When I was a child traveling with my family, we would drive past little homestead farms in Costa Rica or Botswana or Italy and I would think, "This makes sense. It's beautiful." And I would think that this simpler life - working for food rather than working for money that buys food - was perhaps better than our own. From inside the air-conditioned van I'd stare out the window, reasoning with myself in that strangely astute and unselfaware manner of childhood, that this simpler life was not to be had in America. That it was not allowed here. America was where we came to escape poverty and sadness and the demons of the past, and since the past was an infinite beast that blurs and won't sit still long enough to let us see its true nature - where one leg ends and the torso begins - our escape required us to also escape homesteading.
For years I have sworn that I really want to homestead. Every step I took that brought me closer to a simpler way of life has made me happy. But I've never taken more than two or three steps together. I've root cellared, gardened, canned, kept chickens, and dried. I've saved seed and sewed. But the truth is - when everyone tells you that there's a reason people live in cities and suburbs and it really is better and that I'm just being ungrateful - it's hard not to second-guess myself.
When my ex and I moved into this house, we were excited because it was the kind of house that's a constant project. Its beauty lies in its imperfection and how it calls you to work on it. Its success in being a home lay in the work that it required, a work that would come out of love and build love. When he moved out, the house became daunting. He was the one who knew how to use a wood stove. He was the one who could use the circular saw. I'm terrified of circular saws. I staunchly and exclusively use a hand saw, and while I'll use a power chop-saw, I have an old, manual one that I prefer even though it needs a new blade.
So now I'm here, in this house, on this incredibly beautiful farm land, and the only thing keeping me from jumping in is a bit of fear and nagging doubts. So I'm jumping in. Head-first.

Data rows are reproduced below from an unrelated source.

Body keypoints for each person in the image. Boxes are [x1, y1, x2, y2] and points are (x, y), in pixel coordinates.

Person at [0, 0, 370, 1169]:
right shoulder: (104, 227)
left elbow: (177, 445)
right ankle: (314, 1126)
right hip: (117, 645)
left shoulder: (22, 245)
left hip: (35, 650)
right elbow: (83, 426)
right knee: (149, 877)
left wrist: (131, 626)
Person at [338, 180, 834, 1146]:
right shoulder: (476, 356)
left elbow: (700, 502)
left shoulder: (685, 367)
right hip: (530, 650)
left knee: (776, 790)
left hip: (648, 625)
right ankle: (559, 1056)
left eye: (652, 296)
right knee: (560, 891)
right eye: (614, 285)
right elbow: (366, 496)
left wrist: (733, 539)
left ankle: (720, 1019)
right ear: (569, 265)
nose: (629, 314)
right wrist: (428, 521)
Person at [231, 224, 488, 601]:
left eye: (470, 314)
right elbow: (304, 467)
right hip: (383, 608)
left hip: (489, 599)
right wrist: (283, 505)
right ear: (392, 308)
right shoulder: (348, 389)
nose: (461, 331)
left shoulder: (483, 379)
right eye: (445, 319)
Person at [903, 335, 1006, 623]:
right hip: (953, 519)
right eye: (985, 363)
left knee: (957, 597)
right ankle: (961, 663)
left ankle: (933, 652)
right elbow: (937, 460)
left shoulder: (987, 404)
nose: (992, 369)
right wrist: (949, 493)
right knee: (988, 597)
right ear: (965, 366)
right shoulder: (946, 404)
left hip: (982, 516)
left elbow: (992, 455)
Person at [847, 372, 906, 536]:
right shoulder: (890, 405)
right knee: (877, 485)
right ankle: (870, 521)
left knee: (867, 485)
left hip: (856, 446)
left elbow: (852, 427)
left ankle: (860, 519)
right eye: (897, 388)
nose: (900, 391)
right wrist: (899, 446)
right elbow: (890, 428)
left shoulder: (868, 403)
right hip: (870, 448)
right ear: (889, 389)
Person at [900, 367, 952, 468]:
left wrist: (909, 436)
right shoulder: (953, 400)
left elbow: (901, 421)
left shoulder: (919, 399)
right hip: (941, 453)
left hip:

I promised myself when I was a child that I would try to live a simpler, soil-based life (I also once pinkie swore myself that I would never work 9-5, but look where that's gotten me), so I'm trying. Because if i don't jump in now, I might never get the chance to do it again. Because somehow I've managed to forget that I can do the things in life that matter - food, friendship, heat, laughter, joy - on my own, in my own house, with only myself for company. And I need to remember that.